Microstrip patch antennas have several well known advantages over other antenna structures. These antennas generally have a low profile and conformal nature, are lightweight, have low production cost, are robust in nature and compatible with microwave monolithic integrated circuits (MMICs) and optoelectronic integrated circuits (OEICs) technologies. However, one drawback of such devices is their relatively narrow bandwidth. In order to achieve wider bandwidth, a relatively thick substrate must be used. However, the antenna substrate supports tightly bound surface wave modes which represent a loss mechanism in the antenna. The loss due to surface wave modes increases as the substrate thickness is increased. It is desirable to develop conformal microstip antennas which enjoy wide bandwidth, yet do not suffer from the loss of attractive features of the conventional microstrip patch antenna.
One way to enhance the mutual coupling antenna element-to-antenna element performance is to surround the patch elements with metal walls. This technique effectively prevents surface wave modes from being excited in a substrate, thus allowing the substrate's thickness to be increased without serious effects. In addition to the common techniques of increasing patch height and decreasing substrate permittivity, a conventional method uses parasitic patches in another layer (stacked geometry). However, this has the disadvantage of increasing the thickness of the antenna. Parasitic patches can also be used in the same layer (coplanar geometry); however, this undesirably increases the lateral size of the antenna and is not suitable for antenna array applications.

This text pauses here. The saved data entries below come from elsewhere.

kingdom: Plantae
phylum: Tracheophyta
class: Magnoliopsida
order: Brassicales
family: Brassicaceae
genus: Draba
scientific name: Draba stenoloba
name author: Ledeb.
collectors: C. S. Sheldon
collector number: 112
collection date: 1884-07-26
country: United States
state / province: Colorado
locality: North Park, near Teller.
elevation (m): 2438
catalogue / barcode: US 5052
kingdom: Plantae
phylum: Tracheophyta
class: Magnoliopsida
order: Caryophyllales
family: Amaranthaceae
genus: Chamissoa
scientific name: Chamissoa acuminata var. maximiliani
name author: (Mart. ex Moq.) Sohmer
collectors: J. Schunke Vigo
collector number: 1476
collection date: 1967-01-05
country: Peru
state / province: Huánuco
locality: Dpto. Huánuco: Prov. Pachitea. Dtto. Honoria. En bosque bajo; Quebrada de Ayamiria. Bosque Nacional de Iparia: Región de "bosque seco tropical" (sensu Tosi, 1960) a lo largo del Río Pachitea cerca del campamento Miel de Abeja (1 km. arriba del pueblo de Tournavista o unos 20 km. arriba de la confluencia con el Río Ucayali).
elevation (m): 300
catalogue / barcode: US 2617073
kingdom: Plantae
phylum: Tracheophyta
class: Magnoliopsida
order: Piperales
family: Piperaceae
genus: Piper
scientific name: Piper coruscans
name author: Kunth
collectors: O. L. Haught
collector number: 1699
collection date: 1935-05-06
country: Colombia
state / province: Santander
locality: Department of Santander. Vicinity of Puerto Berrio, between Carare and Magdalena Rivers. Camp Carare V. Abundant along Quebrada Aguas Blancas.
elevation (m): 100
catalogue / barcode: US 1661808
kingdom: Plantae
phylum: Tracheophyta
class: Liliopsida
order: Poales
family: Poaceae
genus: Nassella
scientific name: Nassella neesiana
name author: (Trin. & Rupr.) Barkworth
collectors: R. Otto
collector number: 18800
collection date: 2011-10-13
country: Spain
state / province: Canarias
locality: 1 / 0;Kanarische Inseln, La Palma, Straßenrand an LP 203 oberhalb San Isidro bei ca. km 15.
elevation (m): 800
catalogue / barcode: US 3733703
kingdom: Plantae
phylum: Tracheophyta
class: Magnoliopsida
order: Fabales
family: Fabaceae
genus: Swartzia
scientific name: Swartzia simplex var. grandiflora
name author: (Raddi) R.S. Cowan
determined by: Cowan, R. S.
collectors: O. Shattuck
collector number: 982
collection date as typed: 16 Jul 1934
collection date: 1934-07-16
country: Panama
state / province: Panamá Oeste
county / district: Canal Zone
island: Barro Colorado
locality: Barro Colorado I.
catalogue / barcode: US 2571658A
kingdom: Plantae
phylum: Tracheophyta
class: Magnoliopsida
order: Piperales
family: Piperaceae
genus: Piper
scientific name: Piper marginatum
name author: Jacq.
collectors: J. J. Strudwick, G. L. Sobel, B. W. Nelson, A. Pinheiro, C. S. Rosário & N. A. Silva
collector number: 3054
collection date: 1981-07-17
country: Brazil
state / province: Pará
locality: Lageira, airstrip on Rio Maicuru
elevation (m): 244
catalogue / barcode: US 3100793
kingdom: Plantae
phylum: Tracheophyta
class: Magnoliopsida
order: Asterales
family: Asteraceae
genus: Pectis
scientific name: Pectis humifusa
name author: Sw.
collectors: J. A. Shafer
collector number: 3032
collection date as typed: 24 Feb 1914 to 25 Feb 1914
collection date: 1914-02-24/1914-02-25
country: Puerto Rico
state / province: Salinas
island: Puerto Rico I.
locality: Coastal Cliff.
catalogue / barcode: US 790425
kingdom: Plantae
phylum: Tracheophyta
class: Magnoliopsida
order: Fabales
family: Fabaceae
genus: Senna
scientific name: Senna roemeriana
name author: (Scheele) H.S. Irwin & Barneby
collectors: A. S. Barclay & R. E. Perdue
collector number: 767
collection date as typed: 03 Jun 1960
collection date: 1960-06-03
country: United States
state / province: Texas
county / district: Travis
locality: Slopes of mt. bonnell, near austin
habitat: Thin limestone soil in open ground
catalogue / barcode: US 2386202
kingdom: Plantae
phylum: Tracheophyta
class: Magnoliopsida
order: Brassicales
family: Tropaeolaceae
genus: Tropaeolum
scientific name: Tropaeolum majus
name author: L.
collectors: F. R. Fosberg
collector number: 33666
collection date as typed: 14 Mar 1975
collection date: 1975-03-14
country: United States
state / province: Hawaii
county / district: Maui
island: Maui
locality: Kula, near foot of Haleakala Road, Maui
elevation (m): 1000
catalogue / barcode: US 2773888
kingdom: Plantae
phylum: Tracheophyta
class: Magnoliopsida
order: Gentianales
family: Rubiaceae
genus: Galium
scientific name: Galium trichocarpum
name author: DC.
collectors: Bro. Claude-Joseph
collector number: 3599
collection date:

In many applications, such as phased array radars, low profile antennas are required; therefore, microstrip antennas are often utilized. The microstrip antenna is constructed on a thin dielectric sheet using printed circuit board and etching techniques. Three common geometries, rectangular, square and round, are widely employed. Circular polarized radiation can be obtained by exciting the square or round element at two feed points 90° (degrees) apart and in quadrature phase. A direct probe connected patch antenna element which is suitable for application at low UHF frequencies is required for a phased array application. The impedance matching of such an antenna should be compact, mechanically simple, and take advantage of the volume occupied by the patch antenna element. A broad band antenna element requires the use of thick substrates with low relative dielectric constants approaching that of air.
As indicated above, patch antenna elements are employed in phased array radars and other phased array situations where low profile antenna elements are required. A patch antenna array often is constructed as a single printed circuit board with ground plane on one side and patches on the second radiating side. See for example, the above-noted patent application entitled, “Tuning Apparatus For A Probe Fed Patch Antenna”, filed on Mar. 5, 2007 having Ser. No. 11/713,914. That application describes microstrip patch antennas and more particularly a tuning apparatus for such an antenna. The application also shows the above-noted patch antenna array configuration. In any event, in a patch antenna array the individual patches are often open laterally. The laterally open substrate can support surface waves and mutual coupling between adjacent antenna elements is strong. A method to reduce mutual coupling is to mount individual patch elements in metallic cavities. The cavity mount structure prevents propagation of surface waves in substrates since the substrate's size is limited to the immediate area around each patch.
In a phased antenna array, each antenna element may be required to be individually removable. The patch antenna element typically is required to fit a physical lateral envelope of about 0.5 by 0.5 wavelengths and also to accommodate a specified total thickness. A metal wall cavity structure is able to reduce the antenna element to antenna element mutual coupling. The presence of metal cavity sidewalls near a stacked patch configuration increases the coupling co-efficient between the stacked patches.
As one will understand, the present invention discloses the use of septa or partitions to control coupling coefficients from patch to patch. The use of septa allows for reduction of total cavity thickness and enables improved bandwidth control.